Proceedings of the 3rd German-Japanese Joint Seminar
Deutsch-Japanisches-Seminar <3, 1985, Stuttgart>
Fraunhofer IZFP ()
Beugung; Elastodynamik; Modellierung; Physikalische Optik; Riß

Two basic aspects of numerical modelling of ultrasonic wave scattering by cracks in solids are discussed in the present paper: how do several standard mathematical procedures to obtain numerical values for scattered fields compare with respect to validity and accuracy, and what conclusions can be drawn from the spatial and temporal structure of these fields for identification and imaging purposes.

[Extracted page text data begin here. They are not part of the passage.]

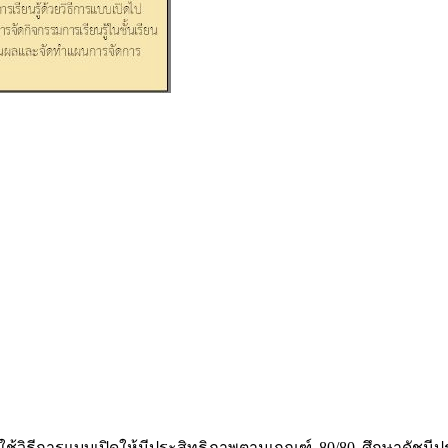
โดยใช้วิธีการแบบเปิดให้มีประสิทธิภาพตามเกณฑ์ 80/80 ศึกษาดัชนี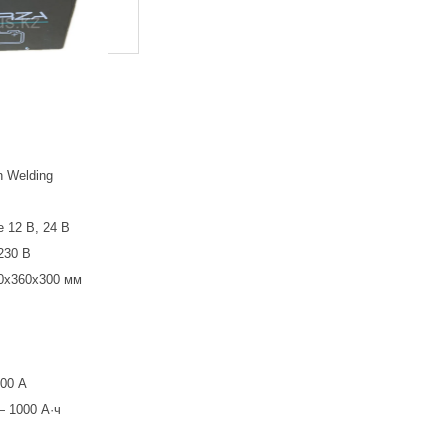
 Welding
 12 В, 24 В
230 В
0х360х300 мм
600 А
— 1000 А·ч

For simplicity, the model of a plane twodimensional strip-like scatterer with stress-free boundary condition embedded in linear, homogeneous and isotropic solid has been chosen, and scattering amplitudes for P-P, P-SV, SV-SV, SV-P wave fields are compared with respect to the methods of eigenfunction expansions (EIFU), numerical solution of integral equations (INT), elastodynamic physical optics (EPO) and elastodynamic geometric theory of diffraction (GTD). The first two methods are supposed to yield "exact" numerical results, whereas EPO and GTD rely on physical assumptions to yield simplifie d approximate but analytical expressions whose range of validity could then be investigated by comparison with the "exact" results giving rise to an estimation of their applicability. The integral equation method is then utilized to yield scattered fields in the time domain for pulsed excitation. Comparison with easily interpretative GTD-results exhibits specific features of these transients in terms of wavefronts and resonances, which form the basis of appropriate imaging and identification algorithms.